Il Giro del Centenario, seppure rivisti e corretti, ripropone i temi di sempre in fatto di doping. Perché tanta gente lungo le strade se tutti sanno che non c'è un ciclista che non sia ricorso ai fantasiosi mezzucci di cui oggi la chimica, la ricerca e la medicina dispongono per fregare i controlli?Come all'epoca bigotta della regina Vittoria, ognuno fa quelle cose, ma nessuno lo dice. C'è comunque un'altra verità a fianco di quella che vorrebbe descrivere i corridori come gente dedita solo a farsi le pere e imbottirsi di schifezze. Il ciclismo, ingiustamente, ha pagato il prezzo più alto di 'sputtanamento' mediatico fra le discipline popolari.
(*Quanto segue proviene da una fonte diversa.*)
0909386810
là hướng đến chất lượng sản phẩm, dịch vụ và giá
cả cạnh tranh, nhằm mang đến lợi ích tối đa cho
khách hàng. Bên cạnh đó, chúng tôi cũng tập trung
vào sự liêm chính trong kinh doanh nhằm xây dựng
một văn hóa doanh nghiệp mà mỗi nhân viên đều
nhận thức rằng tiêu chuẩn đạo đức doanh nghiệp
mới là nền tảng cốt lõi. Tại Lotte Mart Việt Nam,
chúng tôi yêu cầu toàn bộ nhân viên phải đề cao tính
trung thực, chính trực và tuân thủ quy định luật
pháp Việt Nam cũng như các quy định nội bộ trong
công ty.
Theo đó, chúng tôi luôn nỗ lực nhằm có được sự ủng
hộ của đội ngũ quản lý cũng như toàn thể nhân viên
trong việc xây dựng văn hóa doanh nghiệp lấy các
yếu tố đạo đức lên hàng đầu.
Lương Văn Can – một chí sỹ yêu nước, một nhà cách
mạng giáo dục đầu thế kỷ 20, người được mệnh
Chi è pronto a giurare che uno qualsiasi dei corridori che scorrazzano sulle strade d'Europa sia immune da tentazioni e tentativi è un ingenuo. Ma come mai dopo una carriera di vent'anni, fatte rare eccezioni, i lavoratori del pedale non evidenziano i danni fisici che ogni porcheria di solito comporta?
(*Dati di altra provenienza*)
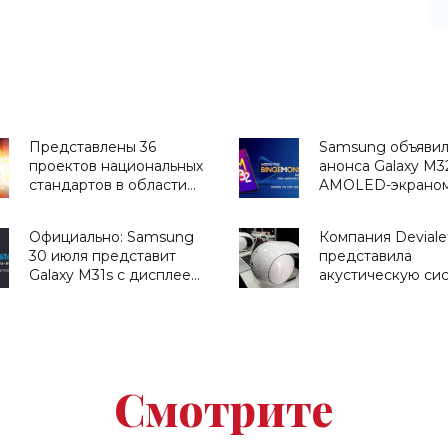
Представлены 36
Samsung объявил
проектов национальных
анонса Galaxy M3
стандартов в области
AMOLED-экраном
ИИ - «Смартфоны»
Гц и батареей на
мАч - «Смартфон
Официально: Samsung
Компания Deviale
30 июля представит
представила
Galaxy M31s с дисплеем
акустическую си
Infinity-O, квадро-
премиум-класса
камерой на 64 Мп и
Phantom - «Гадж
батареей на 6000 мАч -
«Смартфоны»
Смотрите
Come mai non assumono fattezze di larve umane, occhi spiritati, denti erosi e giallastri, ossa distorte dal vizio e faccia inespressiva?Prima di far passare l'idea che drogarsi non fa male, sarà il caso di discutere su quello che è droga. Il ciclismo da tempo è diventato terreno di caccia alle streghe.
Con la scusa di non permettere abusi, si è esagerato nella condanna di tutto quello che non fosse pasta al pomodoro e fettina cotta a bagnomaria. Ogni spezia è un attentato alla regolarità di una corsa. Prendersi un caffè è un atto di subdolo inganno, curarsi un raffreddore con i medicinali dei comuni mortali è il massimo della furbizia antisportiva, spalmarsi una pomata al cortisone sul mignolo ferito equivale a compiere la trasgressione più ignobile.
La domanda sorge spontanea: non sarà che l'elenco delle sostanze proibite e dei limiti alle quantità assunte siano diventati ossessivi?
Il sistema adottato dagli organismi internazionali somiglia sempre più a quello assunto, illo tempore, dalla Santa Inquisizione; basta il desiderio di un tè ai pasticcini per beccarsi un ergastolo.Il pericolo è proprio quello cui si accennava sopra: fra i giovani e fra gli amatori può passare il messaggio che assumere sostanze illecite non crea problemi fisici. Sia chiaro: il ricorso ad anabolizzanti, all'ossigenazione forzata del sangue o, peggio ancora, alla cocaina, deve comportare la squalifica a vita dei trasgressori, ma le assunzioni di sostanze di quotidiano uso, per quanto stimolanti, non possono e non devono essere demonizzate come droghe, restituendo credibilità a sportivi e discipline.